1. Systems and Software Development 1.1 The Systems Life Cycle
1.1.6 Design: Approaches
Top-down or bottom-up? Modular decomposition is a top-down approach: consider the whole problem and break it into parts. Bottom-up approaches are not common: take many small modules and build them into a larger product (see what evolves...).
Advantages of modularity Debugging the program is easier – errors can usually be isolated to a particular module. Time saving – each module is worked on by a team, who can move to another module if they finish early or that team is struggling.
Advantages of modularity Easier to understand – managers can get an overview without having to know the details. More flexible – modules may be dropped if not working or old ones picked “off the shelf”. Specialisation – programmers become experts on certain modules.
How modular? Eventually modules could equate to classes or even methods. Eventually designers write pseudocode (informal provisional code) for each module.
Prototyping A prototype is a simplified version of a proposed solution for presentation to the end- user during the analysis or design phase. Not fully functional but allows for user feedback. Not necessarily using the same software e.g. could be a presentation.
Advantages of prototyping Helps end-user be more specific about what they actually need. Different versions of the prototype allow the designer and end-user to express a preference. Allows problems to be caught and changed earlier (i.e. cheaper and safer).

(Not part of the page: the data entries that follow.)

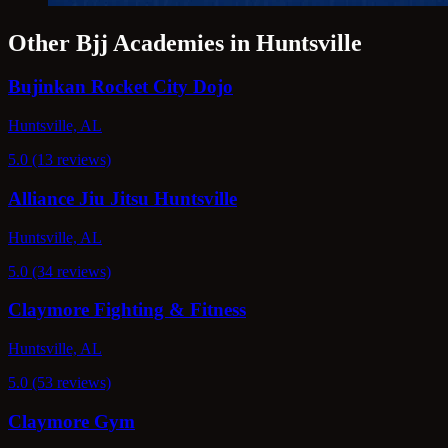
Other Bjj Academies in Huntsville
Bujinkan Rocket City Dojo
Huntsville, AL
5.0 (13 reviews)
Alliance Jiu Jitsu Huntsville
Huntsville, AL
5.0 (34 reviews)
Claymore Fighting & Fitness
Huntsville, AL
5.0 (53 reviews)
Claymore Gym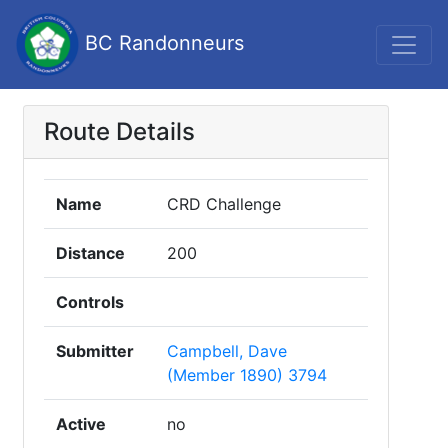
BC Randonneurs
Route Details
Name
CRD Challenge
Distance
200
Controls
Submitter
Campbell, Dave
(Member 1890) 3794
Active
no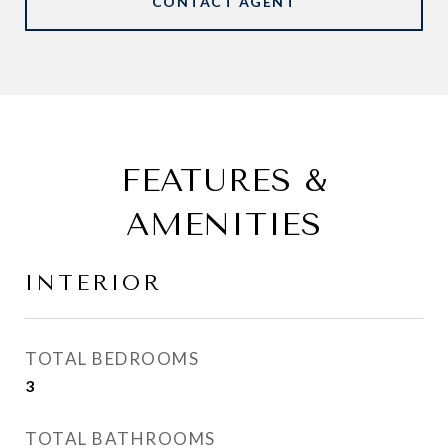
CONTACT AGENT
FEATURES &
AMENITIES
INTERIOR
TOTAL BEDROOMS
3
TOTAL BATHROOMS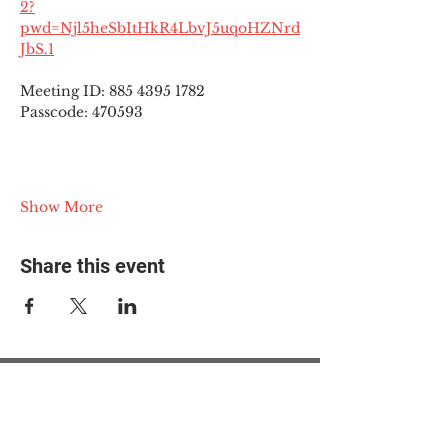
2?
pwd=Njl5heSbItHkR4LbvJ5uqoHZNrd
JbS.1
Meeting ID: 885 4395 1782
Passcode: 470593
Show More
Share this event
© 2025 The Myalgic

Solution efficiency Designs are chosen and prototypes tested not just for whether they work but also for efficiency: speed, reliability, memory use, processor use.

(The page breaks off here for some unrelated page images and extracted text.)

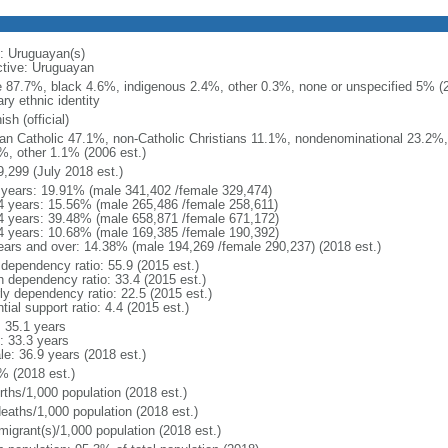
: Uruguayan(s)
ctive: Uruguayan
e 87.7%, black 4.6%, indigenous 2.4%, other 0.3%, none or unspecified 5% (20
ry ethnic identity
sh (official)
n Catholic 47.1%, non-Catholic Christians 11.1%, nondenominational 23.2%, 
%, other 1.1% (2006 est.)
9,299 (July 2018 est.)
 years: 19.91% (male 341,402 /female 329,474)
4 years: 15.56% (male 265,486 /female 258,611)
4 years: 39.48% (male 658,871 /female 671,172)
4 years: 10.68% (male 169,385 /female 190,392)
ears and over: 14.38% (male 194,269 /female 290,237) (2018 est.)
 dependency ratio: 55.9 (2015 est.)
h dependency ratio: 33.4 (2015 est.)
rly dependency ratio: 22.5 (2015 est.)
tial support ratio: 4.4 (2015 est.)
: 35.1 years
: 33.3 years
le: 36.9 years (2018 est.)
% (2018 est.)
rths/1,000 population (2018 est.)
deaths/1,000 population (2018 est.)
migrant(s)/1,000 population (2018 est.)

Efficiency: memory If records have fixed-length fields, it is possible to calculate how much space the data file needs. In Java, bytes use 1 byte (!), chars use 2, ints use 4, doubles use 8.
Efficiency: memory If the whole file is loaded into IAS, how much memory will be required? Can the whole project be stored on a memory stick? How long would it take to download? What are the ideal length for String variables (too short - truncates values, too long - overflows memory)?
Efficiency: processor Is this less important with today’s processors? Sorting is very processor-intensive. Look for efficient algorithm designs e.g. quicksort (HL) over bubble sort, if using bubble sort, use a flag to indicate no more passes are needed when the data are sorted.